Speaking to Anadolu Agency, Abdullah Sharaf al-Din, who is among those sheltering in the mosque, said they had to leave their homes to escape the violent bombings by Russia and the Syrian regime in their area.
He said he took refuge in the mosque with his wife and his six children nine days ago, adding they are struggling to survive amid the harsh winter.
Sharaf al-Din's wife said her children are sick due to the cold weather.
She said she hopes the war will be over soon so they can return home.
Fatima Ahmadi explained that she took refuge in the mosque two days ago with her children to escape the severe bombing in her city, Maarat Al-Numan.
She pointed out that living conditions for them are very poor and that she could not find a place other than the mosque to protect her children.
Ahmadi thanked all the organizations and bodies that are supporting them, especially amid the frigid weather.
Since November, a wave of attacks by the Syrian regime and its supporters has resulted in the displacement of more than 264,000 civilians from Idlib to areas near the Turkish border, according to field reports.

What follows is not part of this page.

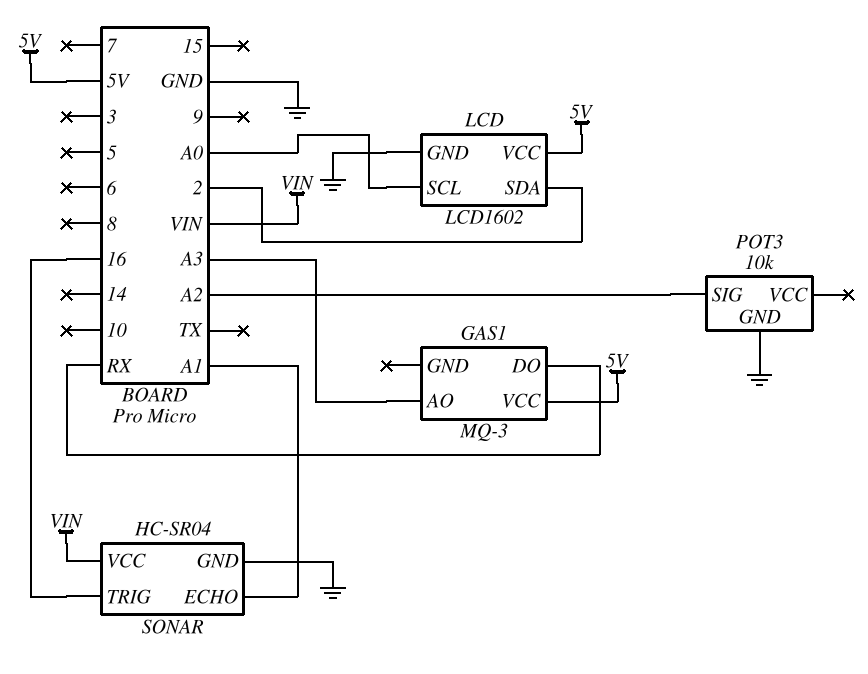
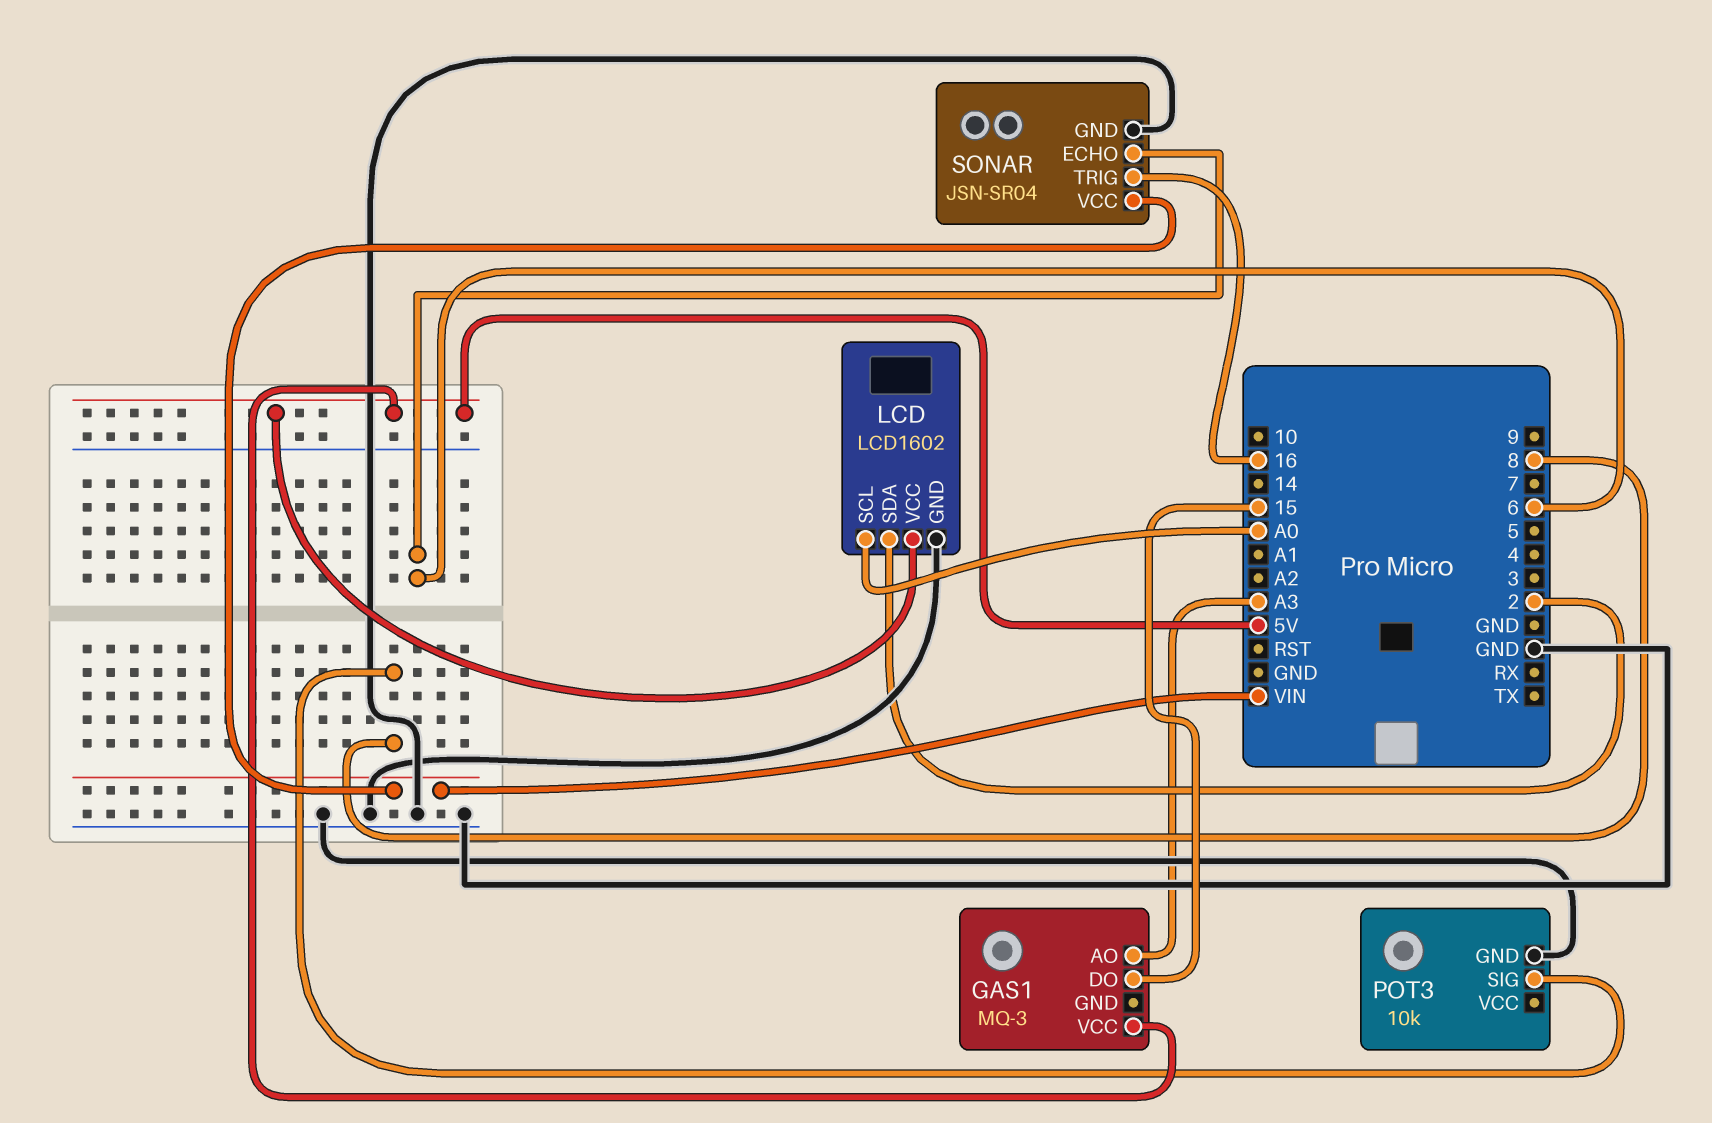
GAS1 pin DO: RX -> 15
POT3 pin SIG: A2 -> 8
SONAR: HC-SR04 -> JSN-SR04
SONAR pin ECHO: A1 -> 6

On Dec. 20, the Assad regime and its allies launched a military campaign mainly in the cities of Maarat Al-Numan and Saraqib as well as the surrounding rural areas, capturing 35 residential areas.
Airstrikes on the region were halted following a visit to Moscow by a Turkish delegation led by Deputy Foreign Minister Sedat Onal on Dec. 23.
Turkey and Russia agreed in September last year to turn Idlib into a de-escalation zone in which acts of aggression are expressly prohibited.
Since then, more than 1,300 civilians have been killed in attacks by the regime and Russian forces in the de-escalation zone as the cease-fire continues to be violated.
Over a million Syrians have moved near the Turkish border due to the intense attacks this year.
According to the National Coalition for Syrian Revolutionary and Opposition Forces, Idlib province is home to around three million civilians, 75% of them women and children.
Since the eruption of the bloody civil war in Syria in 2011, Turkey has taken in some 3.7 million Syrians who fled their country, making it the world’s top refugee hosting country.
Ankara has so far spent $40 billion to provide for the refugees’ needs, according to official figures.